**DIRECTIVE**
Show each line of the records in which the word "alexa" occurs.

**RECORDS SHOWN**

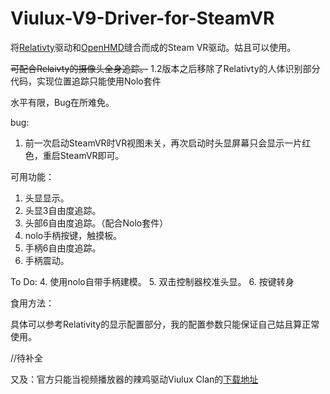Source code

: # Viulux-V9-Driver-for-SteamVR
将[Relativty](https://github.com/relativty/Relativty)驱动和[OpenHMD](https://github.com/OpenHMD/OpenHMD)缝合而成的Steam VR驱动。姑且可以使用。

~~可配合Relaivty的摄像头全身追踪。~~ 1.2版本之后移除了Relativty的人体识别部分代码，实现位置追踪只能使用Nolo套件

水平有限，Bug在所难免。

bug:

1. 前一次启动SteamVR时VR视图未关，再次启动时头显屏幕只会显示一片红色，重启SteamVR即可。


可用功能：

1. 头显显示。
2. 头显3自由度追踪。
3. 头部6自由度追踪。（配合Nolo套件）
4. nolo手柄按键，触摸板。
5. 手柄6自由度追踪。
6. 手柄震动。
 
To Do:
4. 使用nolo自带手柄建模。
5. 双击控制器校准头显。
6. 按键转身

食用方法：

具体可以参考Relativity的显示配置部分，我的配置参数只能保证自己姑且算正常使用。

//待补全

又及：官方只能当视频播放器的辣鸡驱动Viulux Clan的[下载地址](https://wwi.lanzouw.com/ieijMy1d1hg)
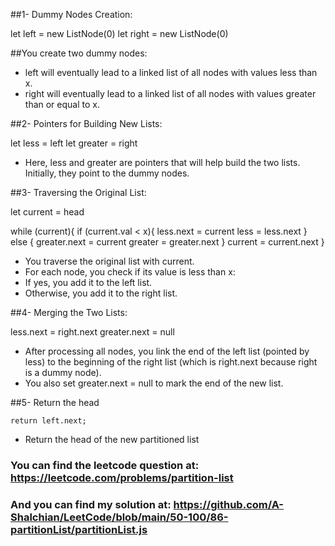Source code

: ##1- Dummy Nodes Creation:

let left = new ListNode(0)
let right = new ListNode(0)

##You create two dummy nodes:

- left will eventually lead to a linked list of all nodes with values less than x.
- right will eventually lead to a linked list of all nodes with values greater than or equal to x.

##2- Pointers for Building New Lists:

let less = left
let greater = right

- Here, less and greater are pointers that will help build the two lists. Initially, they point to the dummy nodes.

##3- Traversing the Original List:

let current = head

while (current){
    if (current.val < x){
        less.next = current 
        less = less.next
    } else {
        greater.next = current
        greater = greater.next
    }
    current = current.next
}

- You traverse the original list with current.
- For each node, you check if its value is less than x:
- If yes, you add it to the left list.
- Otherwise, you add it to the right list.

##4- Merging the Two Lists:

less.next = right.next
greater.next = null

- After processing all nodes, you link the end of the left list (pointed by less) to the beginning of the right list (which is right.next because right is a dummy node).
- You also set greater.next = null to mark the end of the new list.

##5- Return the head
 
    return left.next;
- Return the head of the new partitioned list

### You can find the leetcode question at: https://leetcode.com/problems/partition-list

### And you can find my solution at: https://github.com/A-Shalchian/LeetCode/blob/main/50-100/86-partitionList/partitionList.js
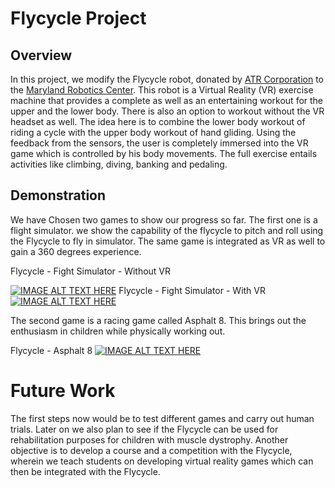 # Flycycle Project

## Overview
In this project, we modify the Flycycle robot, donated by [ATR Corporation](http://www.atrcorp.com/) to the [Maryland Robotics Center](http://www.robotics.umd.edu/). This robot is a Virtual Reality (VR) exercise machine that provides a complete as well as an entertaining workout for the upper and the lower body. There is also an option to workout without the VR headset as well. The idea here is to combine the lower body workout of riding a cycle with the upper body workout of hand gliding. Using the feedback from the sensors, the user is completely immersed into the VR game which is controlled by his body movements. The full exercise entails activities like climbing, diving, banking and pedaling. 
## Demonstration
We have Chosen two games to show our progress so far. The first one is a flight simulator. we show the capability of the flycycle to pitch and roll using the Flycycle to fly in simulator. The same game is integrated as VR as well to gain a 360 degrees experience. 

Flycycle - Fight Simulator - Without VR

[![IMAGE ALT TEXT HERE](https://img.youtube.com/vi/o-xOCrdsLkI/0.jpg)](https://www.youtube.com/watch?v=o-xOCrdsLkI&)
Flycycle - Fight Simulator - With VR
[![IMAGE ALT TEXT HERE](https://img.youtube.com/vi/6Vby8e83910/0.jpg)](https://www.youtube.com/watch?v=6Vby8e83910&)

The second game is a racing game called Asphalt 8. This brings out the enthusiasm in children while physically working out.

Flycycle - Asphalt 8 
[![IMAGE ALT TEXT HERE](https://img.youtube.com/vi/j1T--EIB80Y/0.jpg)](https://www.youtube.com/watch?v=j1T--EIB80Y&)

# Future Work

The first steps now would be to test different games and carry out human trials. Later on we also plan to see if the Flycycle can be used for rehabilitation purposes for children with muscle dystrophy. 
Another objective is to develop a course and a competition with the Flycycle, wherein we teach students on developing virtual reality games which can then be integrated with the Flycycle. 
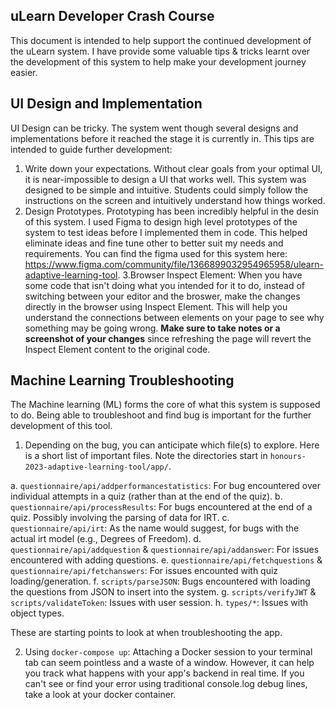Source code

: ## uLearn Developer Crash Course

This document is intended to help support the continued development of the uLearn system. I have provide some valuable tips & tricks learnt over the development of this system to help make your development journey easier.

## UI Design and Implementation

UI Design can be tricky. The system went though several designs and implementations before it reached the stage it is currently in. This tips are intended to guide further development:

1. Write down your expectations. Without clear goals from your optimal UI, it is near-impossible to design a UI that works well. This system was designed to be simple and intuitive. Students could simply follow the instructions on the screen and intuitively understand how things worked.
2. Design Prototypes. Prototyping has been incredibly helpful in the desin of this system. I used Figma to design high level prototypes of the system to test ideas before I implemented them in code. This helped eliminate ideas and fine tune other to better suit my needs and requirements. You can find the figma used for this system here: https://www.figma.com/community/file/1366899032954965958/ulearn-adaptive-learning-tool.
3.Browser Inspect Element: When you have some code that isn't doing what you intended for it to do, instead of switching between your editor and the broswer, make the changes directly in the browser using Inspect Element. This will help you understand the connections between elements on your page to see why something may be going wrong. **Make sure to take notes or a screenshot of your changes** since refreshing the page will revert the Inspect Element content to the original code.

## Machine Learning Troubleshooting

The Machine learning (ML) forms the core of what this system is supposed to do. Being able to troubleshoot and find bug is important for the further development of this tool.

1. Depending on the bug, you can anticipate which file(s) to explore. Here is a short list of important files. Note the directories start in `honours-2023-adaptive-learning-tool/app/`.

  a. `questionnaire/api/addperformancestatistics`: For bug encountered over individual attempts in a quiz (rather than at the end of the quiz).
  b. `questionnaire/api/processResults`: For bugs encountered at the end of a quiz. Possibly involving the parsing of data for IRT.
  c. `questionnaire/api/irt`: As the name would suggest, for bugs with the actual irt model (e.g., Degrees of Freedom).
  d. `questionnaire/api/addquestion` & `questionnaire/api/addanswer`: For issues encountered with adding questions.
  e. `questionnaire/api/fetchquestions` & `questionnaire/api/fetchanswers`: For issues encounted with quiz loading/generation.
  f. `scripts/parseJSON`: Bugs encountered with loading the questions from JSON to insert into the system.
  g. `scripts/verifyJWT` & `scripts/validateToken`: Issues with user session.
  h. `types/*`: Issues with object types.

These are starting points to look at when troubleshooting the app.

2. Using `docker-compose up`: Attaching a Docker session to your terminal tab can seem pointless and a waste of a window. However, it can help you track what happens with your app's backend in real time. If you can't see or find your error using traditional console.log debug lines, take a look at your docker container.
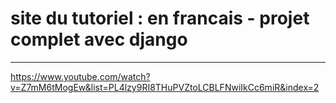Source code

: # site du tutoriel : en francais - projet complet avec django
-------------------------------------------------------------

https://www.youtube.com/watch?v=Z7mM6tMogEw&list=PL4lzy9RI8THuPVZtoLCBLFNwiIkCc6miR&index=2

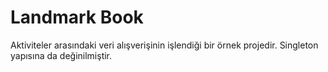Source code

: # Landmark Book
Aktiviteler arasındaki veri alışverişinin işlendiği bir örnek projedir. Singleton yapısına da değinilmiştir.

* * *

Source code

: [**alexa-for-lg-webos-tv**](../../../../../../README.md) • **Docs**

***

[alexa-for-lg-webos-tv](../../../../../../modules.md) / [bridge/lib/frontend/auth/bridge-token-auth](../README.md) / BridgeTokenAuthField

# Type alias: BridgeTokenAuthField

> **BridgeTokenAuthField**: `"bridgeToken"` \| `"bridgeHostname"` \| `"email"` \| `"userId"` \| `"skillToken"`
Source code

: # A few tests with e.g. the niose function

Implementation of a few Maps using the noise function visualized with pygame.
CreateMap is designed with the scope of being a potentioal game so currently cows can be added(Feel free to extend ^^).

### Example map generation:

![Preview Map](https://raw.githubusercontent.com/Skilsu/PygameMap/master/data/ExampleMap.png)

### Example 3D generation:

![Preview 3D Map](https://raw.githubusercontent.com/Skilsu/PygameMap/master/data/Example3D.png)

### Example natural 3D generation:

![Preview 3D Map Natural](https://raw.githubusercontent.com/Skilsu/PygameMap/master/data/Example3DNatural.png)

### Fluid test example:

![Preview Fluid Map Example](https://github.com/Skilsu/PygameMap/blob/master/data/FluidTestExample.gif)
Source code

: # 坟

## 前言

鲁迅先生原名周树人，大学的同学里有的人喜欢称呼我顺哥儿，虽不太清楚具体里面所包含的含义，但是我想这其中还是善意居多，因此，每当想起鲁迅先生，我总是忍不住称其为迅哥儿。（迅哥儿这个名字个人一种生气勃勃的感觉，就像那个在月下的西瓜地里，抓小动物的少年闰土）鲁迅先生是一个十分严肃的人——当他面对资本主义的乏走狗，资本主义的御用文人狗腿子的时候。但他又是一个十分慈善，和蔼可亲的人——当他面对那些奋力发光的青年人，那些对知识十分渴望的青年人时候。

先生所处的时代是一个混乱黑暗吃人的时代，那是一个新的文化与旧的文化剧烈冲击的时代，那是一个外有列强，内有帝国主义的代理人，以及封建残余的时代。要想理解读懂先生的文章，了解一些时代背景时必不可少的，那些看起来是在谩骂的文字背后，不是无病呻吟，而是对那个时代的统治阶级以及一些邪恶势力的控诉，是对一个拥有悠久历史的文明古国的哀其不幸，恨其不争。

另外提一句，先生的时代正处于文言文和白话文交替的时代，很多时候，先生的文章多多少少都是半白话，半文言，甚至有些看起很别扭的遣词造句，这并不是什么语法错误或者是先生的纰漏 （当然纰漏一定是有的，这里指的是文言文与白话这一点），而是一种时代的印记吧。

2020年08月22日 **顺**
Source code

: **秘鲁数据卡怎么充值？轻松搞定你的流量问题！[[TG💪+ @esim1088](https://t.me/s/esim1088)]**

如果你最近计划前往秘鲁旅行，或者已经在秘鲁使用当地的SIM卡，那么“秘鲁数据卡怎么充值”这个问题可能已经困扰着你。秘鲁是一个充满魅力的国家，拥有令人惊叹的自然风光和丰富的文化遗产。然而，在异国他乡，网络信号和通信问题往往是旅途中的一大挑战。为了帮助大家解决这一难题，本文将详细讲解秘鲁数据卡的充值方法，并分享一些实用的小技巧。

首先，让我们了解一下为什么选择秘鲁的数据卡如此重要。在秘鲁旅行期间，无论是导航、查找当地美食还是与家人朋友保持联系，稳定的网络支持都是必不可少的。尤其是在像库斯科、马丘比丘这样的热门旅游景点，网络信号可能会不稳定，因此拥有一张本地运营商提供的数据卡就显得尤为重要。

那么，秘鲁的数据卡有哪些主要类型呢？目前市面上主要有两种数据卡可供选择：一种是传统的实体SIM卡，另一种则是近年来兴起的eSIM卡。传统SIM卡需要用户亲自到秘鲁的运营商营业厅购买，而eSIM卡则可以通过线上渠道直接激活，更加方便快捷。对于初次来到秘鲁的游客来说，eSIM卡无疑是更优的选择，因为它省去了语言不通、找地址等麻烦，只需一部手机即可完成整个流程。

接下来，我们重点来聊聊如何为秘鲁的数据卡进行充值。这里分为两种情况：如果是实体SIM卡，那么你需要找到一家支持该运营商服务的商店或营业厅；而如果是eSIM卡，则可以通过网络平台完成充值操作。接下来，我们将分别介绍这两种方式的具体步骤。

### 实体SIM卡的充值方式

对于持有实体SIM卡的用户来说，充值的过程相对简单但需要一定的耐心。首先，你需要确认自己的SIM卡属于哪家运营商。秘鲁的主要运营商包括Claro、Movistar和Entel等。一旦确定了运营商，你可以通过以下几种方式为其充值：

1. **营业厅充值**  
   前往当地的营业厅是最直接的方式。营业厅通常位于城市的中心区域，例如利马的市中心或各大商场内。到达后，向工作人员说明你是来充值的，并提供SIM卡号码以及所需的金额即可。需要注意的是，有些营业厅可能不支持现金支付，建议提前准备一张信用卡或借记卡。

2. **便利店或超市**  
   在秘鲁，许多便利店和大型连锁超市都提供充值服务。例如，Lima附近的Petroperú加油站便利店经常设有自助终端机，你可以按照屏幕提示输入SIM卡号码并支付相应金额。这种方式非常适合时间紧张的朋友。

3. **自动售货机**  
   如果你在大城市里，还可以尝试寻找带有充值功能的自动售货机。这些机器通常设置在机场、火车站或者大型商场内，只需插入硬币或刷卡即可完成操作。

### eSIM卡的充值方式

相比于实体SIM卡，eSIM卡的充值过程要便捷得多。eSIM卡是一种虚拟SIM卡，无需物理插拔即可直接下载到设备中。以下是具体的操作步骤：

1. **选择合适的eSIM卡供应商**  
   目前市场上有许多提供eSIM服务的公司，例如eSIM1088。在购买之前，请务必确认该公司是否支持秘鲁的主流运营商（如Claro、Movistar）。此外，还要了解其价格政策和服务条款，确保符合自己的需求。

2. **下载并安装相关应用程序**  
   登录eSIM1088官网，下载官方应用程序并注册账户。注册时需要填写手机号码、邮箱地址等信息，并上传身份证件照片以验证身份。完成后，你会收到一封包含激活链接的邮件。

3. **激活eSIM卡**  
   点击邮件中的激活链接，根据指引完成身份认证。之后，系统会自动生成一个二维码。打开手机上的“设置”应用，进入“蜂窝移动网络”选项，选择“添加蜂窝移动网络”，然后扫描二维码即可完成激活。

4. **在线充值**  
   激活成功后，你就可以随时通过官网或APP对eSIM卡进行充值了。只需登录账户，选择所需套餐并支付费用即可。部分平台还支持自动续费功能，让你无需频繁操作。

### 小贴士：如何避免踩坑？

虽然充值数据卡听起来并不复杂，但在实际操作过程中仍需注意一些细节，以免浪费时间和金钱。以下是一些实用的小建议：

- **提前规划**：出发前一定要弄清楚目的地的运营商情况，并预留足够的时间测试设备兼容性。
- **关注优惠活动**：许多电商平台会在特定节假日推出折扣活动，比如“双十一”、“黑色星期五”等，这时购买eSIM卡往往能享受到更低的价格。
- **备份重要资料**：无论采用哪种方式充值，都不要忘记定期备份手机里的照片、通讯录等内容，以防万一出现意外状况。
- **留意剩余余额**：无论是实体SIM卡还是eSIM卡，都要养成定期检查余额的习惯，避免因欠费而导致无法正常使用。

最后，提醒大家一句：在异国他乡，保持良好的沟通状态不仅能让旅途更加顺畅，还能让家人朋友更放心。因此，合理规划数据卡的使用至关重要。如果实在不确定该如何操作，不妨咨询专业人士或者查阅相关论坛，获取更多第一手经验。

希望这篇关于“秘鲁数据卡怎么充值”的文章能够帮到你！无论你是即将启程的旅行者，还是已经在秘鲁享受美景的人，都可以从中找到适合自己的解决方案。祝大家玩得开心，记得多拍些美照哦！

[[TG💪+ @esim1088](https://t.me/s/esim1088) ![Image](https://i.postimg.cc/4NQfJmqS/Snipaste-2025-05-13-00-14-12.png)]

**WRITTEN ANSWER**
: [**alexa-for-lg-webos-tv**](../../../../../../README.md) • **Docs**
[alexa-for-lg-webos-tv](../../../../../../modules.md) / [bridge/lib/frontend/auth/bridge-token-auth](../README.md) / BridgeTokenAuthField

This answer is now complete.